Radtouren statt Mittelmeer-Urlaub und die Angst vor Ansteckungen im öffentlichen Nahverkehr – die Gründe für den Fahrradboom in Deutschland liegen in Corona-Zeiten auf der Hand.
Die Menschen kauften im vergangenen Jahr vor allem hochwertige und teure E-Bikes in Rekordstückzahlen, wie die Branchenverbände ZIV (Industrie) und VDZ (Handel) am Mittwoch in Frankfurt bestätigten. Auch im laufenden Jahr rechnen die Fachleute mit einer hohen Nachfrage. Erneute Lieferengpässe konnten sie nicht ausschließen.
Vor allem E-Bikes haben im Jahr 2020 das Geschäft angetrieben, das von Lockdowns nur kurzzeitig gestört wurde. Nach den ZIV-Erhebungen hatten von den verkauften 5,04 Millionen Rädern 1,95 Millionen einen E-Antrieb. Die sogenannten Pedelecs bildeten so mit fast 39 Prozent das größte Segment im Verkauf. Mittelfristig rechnet die Branche damit, dass jedes zweite neue Fahrrad einen Motor haben wird. Der Trend gehe dabei zu immer sportlicheren Modellen in allen Segmenten.
Der Umsatz kletterte um 60,9 Prozent auf 6,44 Milliarden Euro. Während die Stückzahl der übrigen Fahrräder bei 3,1 Millionen nahezu stagnierte, erzielten die E-Bikes im Vergleich zum Vorjahr einen Zuwachs um 43 Prozent. Sie trieben auch den Durchschnittspreis für sämtliche Räder in der Jahresfrist um rund 300 Euro auf 1279 Euro. Im Handel wechselten E-Bikes zu einem Durchschnittspreis von fast 3000 Euro den Besitzer, wie Thomas Kunz vom Handelsverband Zweirad (VDZ) berichtete.
Nicht immer bekamen die Kunden im vergangenen Jahr ihr Wunschmodell, wie Kunz einräumte. Auch in den Werkstätten kam und kommt es zu langen Wartezeiten. Die Händler hätten ihre Geschäfte im Herbst annähernd leer verkauft. Für das laufende Jahr verfüge man aber wieder über volle Lager. «Industrie und Handel haben alles in Bewegung gesetzt, um eine möglichst gute Warenversorgung in der kommenden Fahrradsaison zu gewährleisten.» Die Kunden sollten sich aber bei mehreren Händler umschauen und sich nicht auf ein einziges Modell festlegen.
Aktuell schwächelt der Rahmen-Nachschub aus Asien, erklärte Industrievertreter Ernst Brust.

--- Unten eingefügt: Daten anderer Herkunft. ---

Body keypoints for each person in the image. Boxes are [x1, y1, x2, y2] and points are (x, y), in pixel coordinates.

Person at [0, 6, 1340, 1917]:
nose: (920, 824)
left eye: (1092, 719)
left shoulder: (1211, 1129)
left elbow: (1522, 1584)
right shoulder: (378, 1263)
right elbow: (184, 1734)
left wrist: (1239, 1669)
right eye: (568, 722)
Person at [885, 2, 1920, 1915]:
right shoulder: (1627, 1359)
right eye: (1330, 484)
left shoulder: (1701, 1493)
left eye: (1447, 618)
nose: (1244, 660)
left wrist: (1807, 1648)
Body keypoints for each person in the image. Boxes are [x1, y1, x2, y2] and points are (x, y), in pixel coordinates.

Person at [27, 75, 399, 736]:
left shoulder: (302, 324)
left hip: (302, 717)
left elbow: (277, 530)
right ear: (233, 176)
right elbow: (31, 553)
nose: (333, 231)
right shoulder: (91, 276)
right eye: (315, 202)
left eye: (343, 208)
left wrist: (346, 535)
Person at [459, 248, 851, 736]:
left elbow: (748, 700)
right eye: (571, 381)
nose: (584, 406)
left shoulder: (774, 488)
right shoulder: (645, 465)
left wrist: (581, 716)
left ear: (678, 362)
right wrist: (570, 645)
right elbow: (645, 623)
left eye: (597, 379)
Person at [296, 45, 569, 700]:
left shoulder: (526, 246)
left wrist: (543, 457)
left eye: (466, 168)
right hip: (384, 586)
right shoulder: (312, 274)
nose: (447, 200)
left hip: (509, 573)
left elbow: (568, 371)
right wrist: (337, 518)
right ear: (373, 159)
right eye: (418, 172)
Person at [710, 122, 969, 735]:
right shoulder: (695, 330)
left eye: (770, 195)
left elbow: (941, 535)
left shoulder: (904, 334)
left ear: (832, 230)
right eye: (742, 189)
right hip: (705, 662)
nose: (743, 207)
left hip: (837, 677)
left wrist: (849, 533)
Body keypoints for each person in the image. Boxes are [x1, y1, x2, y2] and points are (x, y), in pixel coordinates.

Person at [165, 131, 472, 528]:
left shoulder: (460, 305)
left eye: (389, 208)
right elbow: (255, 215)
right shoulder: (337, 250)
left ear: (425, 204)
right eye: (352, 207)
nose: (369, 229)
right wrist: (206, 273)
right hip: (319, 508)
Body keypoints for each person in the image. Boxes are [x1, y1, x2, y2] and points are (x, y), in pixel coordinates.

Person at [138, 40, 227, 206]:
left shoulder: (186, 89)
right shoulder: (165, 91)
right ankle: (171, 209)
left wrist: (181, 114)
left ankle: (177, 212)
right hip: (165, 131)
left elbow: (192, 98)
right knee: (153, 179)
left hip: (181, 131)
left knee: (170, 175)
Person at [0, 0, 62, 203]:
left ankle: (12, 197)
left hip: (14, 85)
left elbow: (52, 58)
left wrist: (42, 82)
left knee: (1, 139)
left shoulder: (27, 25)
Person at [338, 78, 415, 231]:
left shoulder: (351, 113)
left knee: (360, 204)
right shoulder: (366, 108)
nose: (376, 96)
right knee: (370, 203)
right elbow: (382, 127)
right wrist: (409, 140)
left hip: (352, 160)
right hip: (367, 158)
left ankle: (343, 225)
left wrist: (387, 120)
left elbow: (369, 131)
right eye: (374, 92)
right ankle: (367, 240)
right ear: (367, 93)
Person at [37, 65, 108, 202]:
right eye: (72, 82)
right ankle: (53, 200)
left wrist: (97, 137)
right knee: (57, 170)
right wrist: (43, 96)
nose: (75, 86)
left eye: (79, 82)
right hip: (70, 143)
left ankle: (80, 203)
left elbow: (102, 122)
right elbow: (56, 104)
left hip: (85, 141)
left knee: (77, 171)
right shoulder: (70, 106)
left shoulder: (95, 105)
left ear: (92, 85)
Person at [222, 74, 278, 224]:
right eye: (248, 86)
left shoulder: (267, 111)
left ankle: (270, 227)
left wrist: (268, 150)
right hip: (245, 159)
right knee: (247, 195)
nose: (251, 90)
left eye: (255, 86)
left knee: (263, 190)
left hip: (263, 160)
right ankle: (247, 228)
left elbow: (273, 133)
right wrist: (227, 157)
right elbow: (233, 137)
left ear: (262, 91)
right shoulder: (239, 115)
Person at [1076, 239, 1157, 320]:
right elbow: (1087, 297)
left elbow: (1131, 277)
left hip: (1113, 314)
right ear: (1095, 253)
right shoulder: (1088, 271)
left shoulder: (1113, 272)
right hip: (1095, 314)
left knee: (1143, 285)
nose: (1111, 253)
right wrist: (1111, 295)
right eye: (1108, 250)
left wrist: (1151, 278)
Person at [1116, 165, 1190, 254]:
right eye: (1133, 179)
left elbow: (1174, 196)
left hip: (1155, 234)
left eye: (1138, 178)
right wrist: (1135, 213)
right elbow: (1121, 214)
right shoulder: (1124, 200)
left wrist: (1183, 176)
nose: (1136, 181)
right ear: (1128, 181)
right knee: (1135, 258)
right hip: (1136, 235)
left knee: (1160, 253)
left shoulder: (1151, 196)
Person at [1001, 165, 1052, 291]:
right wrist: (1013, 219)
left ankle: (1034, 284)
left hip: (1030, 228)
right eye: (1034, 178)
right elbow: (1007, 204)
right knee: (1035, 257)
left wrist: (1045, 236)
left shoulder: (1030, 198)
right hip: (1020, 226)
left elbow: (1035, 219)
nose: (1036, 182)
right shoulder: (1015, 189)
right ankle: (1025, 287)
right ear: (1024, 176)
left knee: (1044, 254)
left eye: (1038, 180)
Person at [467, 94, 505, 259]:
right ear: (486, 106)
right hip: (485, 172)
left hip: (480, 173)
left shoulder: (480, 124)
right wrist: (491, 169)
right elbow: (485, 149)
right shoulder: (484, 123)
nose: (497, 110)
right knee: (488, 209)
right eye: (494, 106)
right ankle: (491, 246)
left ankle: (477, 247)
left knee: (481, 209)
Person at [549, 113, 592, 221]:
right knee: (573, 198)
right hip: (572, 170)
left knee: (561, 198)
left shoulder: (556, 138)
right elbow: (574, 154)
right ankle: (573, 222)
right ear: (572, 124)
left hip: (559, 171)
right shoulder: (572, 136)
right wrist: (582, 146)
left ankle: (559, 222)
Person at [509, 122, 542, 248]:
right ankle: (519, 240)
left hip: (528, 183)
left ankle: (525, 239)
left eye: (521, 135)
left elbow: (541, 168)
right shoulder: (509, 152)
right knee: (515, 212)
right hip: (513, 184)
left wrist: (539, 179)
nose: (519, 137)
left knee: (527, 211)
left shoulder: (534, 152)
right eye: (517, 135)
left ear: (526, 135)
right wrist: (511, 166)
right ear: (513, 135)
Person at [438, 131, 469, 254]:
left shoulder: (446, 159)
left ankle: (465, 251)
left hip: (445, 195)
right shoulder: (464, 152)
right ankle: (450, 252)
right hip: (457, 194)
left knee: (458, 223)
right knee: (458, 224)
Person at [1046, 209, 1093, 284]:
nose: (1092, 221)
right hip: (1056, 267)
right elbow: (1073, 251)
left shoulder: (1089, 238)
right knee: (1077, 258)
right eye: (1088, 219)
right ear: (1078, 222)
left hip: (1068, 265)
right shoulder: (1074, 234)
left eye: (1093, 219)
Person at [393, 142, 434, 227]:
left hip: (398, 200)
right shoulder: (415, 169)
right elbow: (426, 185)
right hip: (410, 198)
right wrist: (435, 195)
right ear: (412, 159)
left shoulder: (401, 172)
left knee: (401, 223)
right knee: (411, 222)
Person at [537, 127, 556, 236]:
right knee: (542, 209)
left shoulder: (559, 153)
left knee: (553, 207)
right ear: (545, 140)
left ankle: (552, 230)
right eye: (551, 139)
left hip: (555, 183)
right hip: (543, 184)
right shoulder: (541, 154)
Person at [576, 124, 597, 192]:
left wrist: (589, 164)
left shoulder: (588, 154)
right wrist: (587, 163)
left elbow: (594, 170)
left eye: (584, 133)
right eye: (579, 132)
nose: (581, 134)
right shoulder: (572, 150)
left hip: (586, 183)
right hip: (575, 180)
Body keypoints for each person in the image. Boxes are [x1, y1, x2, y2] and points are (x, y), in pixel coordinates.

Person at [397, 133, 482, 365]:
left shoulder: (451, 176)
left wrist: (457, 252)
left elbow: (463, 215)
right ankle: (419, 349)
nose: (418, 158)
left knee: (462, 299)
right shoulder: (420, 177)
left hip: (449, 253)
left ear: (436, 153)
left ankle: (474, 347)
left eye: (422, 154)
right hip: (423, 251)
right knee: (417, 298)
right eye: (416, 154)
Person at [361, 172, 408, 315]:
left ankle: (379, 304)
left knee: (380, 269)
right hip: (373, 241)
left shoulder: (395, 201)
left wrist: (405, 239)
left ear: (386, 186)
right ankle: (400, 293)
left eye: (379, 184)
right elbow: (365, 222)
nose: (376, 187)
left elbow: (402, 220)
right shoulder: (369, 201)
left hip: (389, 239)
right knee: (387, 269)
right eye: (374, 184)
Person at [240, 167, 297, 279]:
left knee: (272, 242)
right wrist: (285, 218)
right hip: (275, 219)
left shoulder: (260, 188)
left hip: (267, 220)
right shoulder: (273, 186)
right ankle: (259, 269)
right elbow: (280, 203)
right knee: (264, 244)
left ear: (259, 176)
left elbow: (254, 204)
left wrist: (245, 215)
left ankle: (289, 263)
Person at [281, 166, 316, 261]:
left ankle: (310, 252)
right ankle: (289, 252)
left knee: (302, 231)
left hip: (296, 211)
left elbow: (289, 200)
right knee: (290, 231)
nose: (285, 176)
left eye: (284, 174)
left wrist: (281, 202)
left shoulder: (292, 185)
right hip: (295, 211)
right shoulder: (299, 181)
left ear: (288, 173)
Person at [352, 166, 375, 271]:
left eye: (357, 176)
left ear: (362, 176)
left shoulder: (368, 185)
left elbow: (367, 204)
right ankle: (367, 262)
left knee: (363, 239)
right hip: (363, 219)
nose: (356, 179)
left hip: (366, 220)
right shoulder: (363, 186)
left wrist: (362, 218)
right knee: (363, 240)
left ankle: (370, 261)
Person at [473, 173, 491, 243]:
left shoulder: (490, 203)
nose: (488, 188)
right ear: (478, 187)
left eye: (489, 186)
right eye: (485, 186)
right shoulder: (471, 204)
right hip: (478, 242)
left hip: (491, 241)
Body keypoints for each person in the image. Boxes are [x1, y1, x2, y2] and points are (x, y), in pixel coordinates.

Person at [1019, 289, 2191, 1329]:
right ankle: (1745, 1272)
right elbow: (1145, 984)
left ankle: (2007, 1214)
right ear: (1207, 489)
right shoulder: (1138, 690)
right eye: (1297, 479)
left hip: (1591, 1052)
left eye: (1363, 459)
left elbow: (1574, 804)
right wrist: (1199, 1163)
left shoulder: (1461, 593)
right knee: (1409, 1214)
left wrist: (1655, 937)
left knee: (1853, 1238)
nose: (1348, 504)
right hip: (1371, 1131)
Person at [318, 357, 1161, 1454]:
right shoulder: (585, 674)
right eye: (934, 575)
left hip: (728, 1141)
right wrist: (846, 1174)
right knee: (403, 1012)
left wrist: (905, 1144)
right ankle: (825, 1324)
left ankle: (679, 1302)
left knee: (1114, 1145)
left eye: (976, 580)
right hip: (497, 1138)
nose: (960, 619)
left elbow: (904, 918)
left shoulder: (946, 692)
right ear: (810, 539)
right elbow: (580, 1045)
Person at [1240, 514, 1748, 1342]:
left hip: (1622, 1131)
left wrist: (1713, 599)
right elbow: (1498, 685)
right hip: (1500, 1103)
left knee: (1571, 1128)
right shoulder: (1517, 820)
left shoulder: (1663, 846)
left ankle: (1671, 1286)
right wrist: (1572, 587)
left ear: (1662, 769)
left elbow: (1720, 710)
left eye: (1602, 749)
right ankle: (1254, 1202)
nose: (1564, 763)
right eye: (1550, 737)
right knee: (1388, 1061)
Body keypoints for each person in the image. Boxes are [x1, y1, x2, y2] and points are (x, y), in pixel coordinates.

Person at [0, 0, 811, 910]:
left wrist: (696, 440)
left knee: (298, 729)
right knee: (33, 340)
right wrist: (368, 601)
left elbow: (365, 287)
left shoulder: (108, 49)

Auch weitere Fahrrad-Komponenten könnten wegen knapper See-Container verspätet eintreffen. Der deutsche E-Motoren-Produzent Brose berichtet von ähnlichen Engpässen wie in der Auto-Industrie: «Probleme bereiten uns derzeit die Hersteller von Mikrochips, beziehungsweise deren Vorlieferanten, die ihre Produktion nicht entsprechend der Marktentwicklung steigern können», sagte der Leiter E-Bike-Systeme, Thomas Leicht, in Berlin.
Die Händler hadern mit dem Umstand, dass sie wegen der Corona-Beschränkungen noch nicht in allen Bundesländern loslegen können. Um den bevorstehenden Ansturm auf neue Bikes zu entzerren, sollten die Fahrradgeschäfte unabhängig von der Corona-Inzidenz öffnen dürfen, verlangte Kunz. Man wundere sich schon sehr über die sehr unterschiedlichen Bestimmungen, denn immerhin ermöglichten Fahrräder eine infektionssichere Mobilität. Zudem bedeuteten die vollen Lager für die Betriebe auch eine sehr hohe Kapitalbindung.
Der Allgemeine Deutsche Fahrrad-Club (ADFC) begrüßt zwar die «tolle Entwicklung», dass im Krisenjahr so viele Menschen neu aufs Rad gestiegen seien. Die Infrastruktur könne da aber bei weitem nicht mithalten, kritisierte Verkehrsexpertin Stephanie Krone in Berlin: «Die Radwegenetze waren schon vor der Krise katastrophal, deshalb verschärfen sich jetzt die Probleme bei zunehmendem Radverkehr.»
Die Städte müssten jetzt das Fenster der Gelegenheit für den Ausbau der Radinfrastruktur nutzen. «Es ist so viel Geld wie noch nie vom Bund dafür da – und die Menschen gieren förmlich danach, mehr Rad zu fahren», sagte Krone. Das werde auch mit der Corona-Pandemie nicht enden. Seine neueste Umfrage zum Fahrrad-Klima in den deutschen Kommunen stellt der Verband am 16. März vor.